Strings and Runes in Dart

Dart strings are immutable sequences of UTF-16 code units. The language and standard library treat strings specially - as containers of text encoded in UTF-16. In Dart, the concept of a character is represented by a String of length 1, which corresponds to a single Unicode code point.

import 'dart:core';

void main() {
  // `s` is a `String` assigned a literal value
  // representing the word "hello" in the Thai language.
  // Dart string literals are UTF-16 encoded text.
  const s = "สวัสดี";

  // This will produce the length of the string in UTF-16 code units.
  print("Len: ${s.length}");

  // Iterating over the code units of the string
  print("Code units:");
  for (var i = 0; i < s.length; i++) {
    print("${s.codeUnitAt(i).toRadixString(16)} ");
  }
  print("");

  // To count how many Unicode scalars are in a string, we can use
  // the `runes` property.

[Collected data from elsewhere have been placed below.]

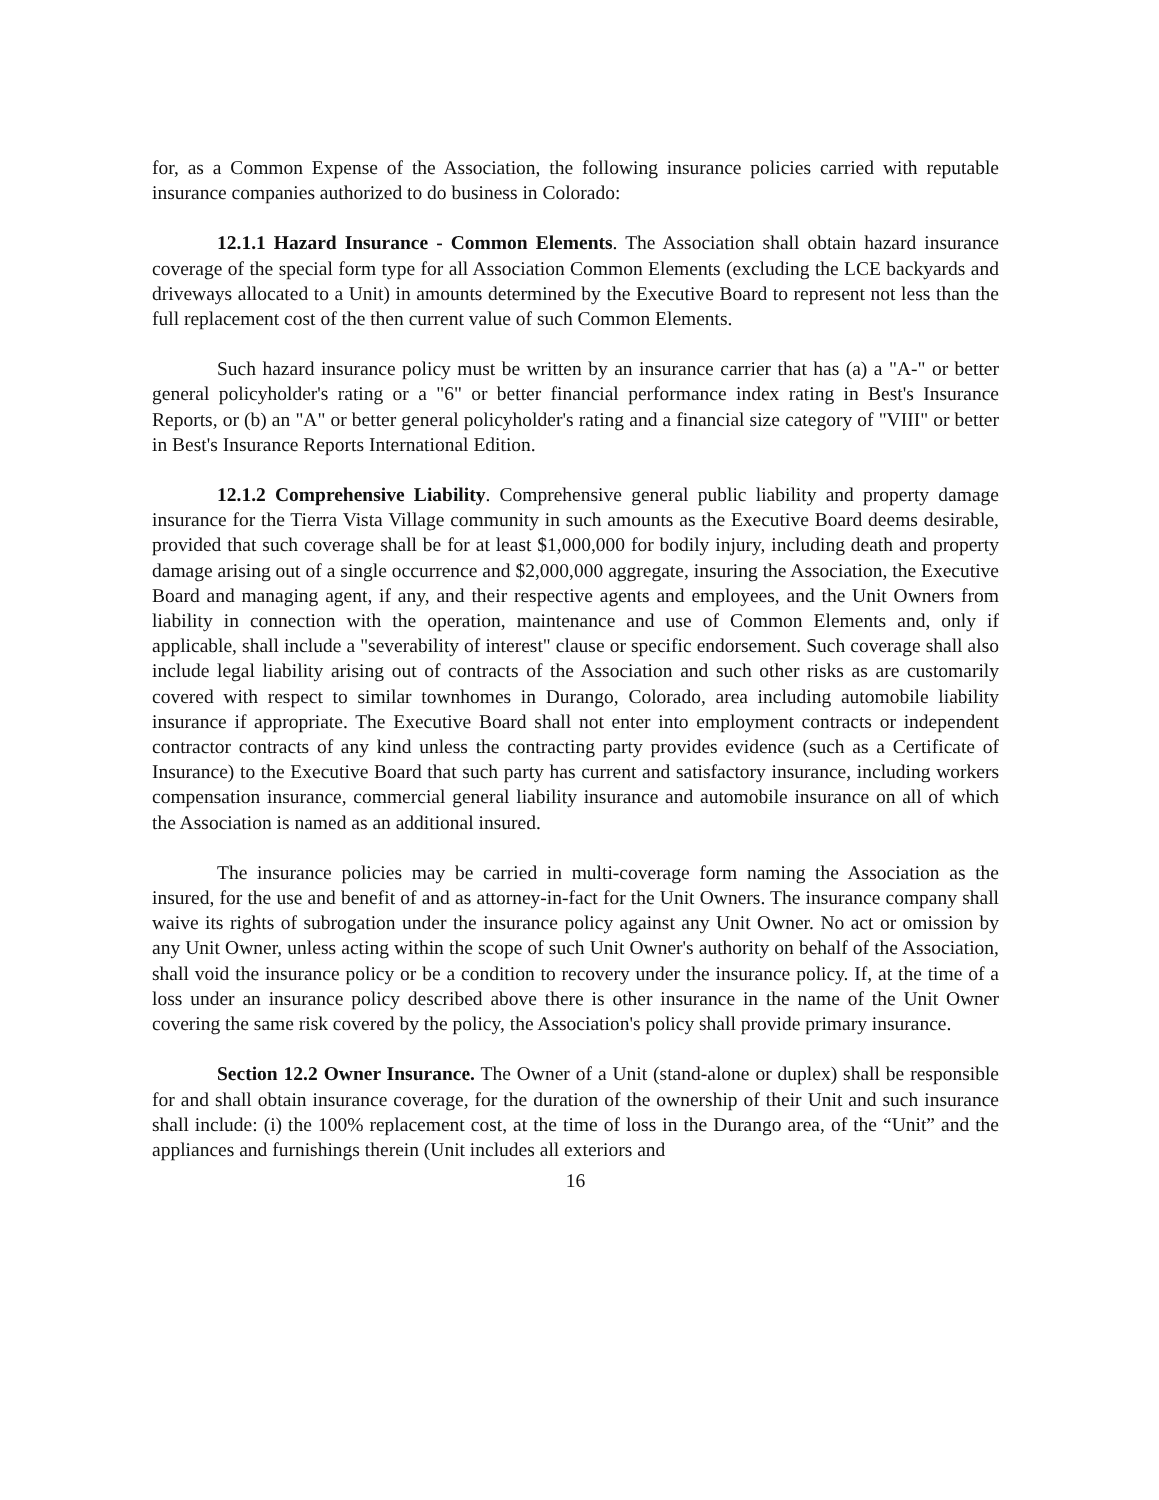for, as a Common Expense of the Association, the following insurance policies carried with reputable insurance companies authorized to do business in Colorado:
12.1.1 Hazard Insurance - Common Elements. The Association shall obtain hazard insurance coverage of the special form type for all Association Common Elements (excluding the LCE backyards and driveways allocated to a Unit) in amounts determined by the Executive Board to represent not less than the full replacement cost of the then current value of such Common Elements.
Such hazard insurance policy must be written by an insurance carrier that has (a) a "A-" or better general policyholder's rating or a "6" or better financial performance index rating in Best's Insurance Reports, or (b) an "A" or better general policyholder's rating and a financial size category of "VIII" or better in Best's Insurance Reports International Edition.
12.1.2 Comprehensive Liability. Comprehensive general public liability and property damage insurance for the Tierra Vista Village community in such amounts as the Executive Board deems desirable, provided that such coverage shall be for at least $1,000,000 for bodily injury, including death and property damage arising out of a single occurrence and $2,000,000 aggregate, insuring the Association, the Executive Board and managing agent, if any, and their respective agents and employees, and the Unit Owners from liability in connection with the operation, maintenance and use of Common Elements and, only if applicable, shall include a "severability of interest" clause or specific endorsement. Such coverage shall also include legal liability arising out of contracts of the Association and such other risks as are customarily covered with respect to similar townhomes in Durango, Colorado, area including automobile liability insurance if appropriate. The Executive Board shall not enter into employment contracts or independent contractor contracts of any kind unless the contracting party provides evidence (such as a Certificate of Insurance) to the Executive Board that such party has current and satisfactory insurance, including workers compensation insurance, commercial general liability insurance and automobile insurance on all of which the Association is named as an additional insured.
The insurance policies may be carried in multi-coverage form naming the Association as the insured, for the use and benefit of and as attorney-in-fact for the Unit Owners. The insurance company shall waive its rights of subrogation under the insurance policy against any Unit Owner. No act or omission by any Unit Owner, unless acting within the scope of such Unit Owner's authority on behalf of the Association, shall void the insurance policy or be a condition to recovery under the insurance policy. If, at the time of a loss under an insurance policy described above there is other insurance in the name of the Unit Owner covering the same risk covered by the policy, the Association's policy shall provide primary insurance.
Section 12.2 Owner Insurance. The Owner of a Unit (stand-alone or duplex) shall be responsible for and shall obtain insurance coverage, for the duration of the ownership of their Unit and such insurance shall include: (i) the 100% replacement cost, at the time of loss in the Durango area, of the “Unit” and the appliances and furnishings therein (Unit includes all exteriors and
16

Note that this may be different from the
  // number of visible characters due to combining characters.
  print("Rune count: ${s.runes.length}");

  // A `for` loop with the `runes` property handles strings specially
  // and decodes each Unicode scalar along with its offset in the string.
  for (var i = 0; i < s.runes.length; i++) {
    var codePoint = s.runes.elementAt(i);
    print("U+${codePoint.toRadixString(16).padLeft(4, '0')} starts at ${s.runes.toList().indexOf(codePoint)}");
  }

  // We can achieve a similar iteration by using the
  // `String.runes` property explicitly.
  print("\nUsing String.runes");
  for (var rune in s.runes) {
    print("U+${rune.toRadixString(16).padLeft(4, '0')} '${String.fromCharCode(rune)}'");
    examineRune(rune);
  }
}

void examineRune(int rune) {
  // We can compare a rune value to a Unicode code point directly.
  if (rune == 't'.codeUnitAt(0)) {
    print("found tee");
  } else if (rune == 'ส'.codeUnitAt(0)) {
    print("found so sua");
  }
}

To run the program, save it as strings_and_runes.dart and use dart run:

$ dart run strings_and_runes.dart
Len: 18
Code units:
e2a e27 e31 e2a e14 e35 

Rune count: 6
U+0e2a starts at 0
U+0e27 starts at 3
U+0e31 starts at 6
U+0e2a starts at 9
U+0e14 starts at 12
U+0e35 starts at 15

Using String.runes
U+0e2a 'ส'
found so sua
U+0e27 'ว'
U+0e31 'ั'
U+0e2a 'ส'
found so sua
U+0e14 'ด'
U+0e35 'ี'

This Dart code demonstrates how to work with strings and Unicode code points (runes) in Dart. It shows string length, iterating over code units, counting and iterating over runes, and examining individual runes. The concepts are similar to the original example, but adapted to Dart’s string handling and Unicode support.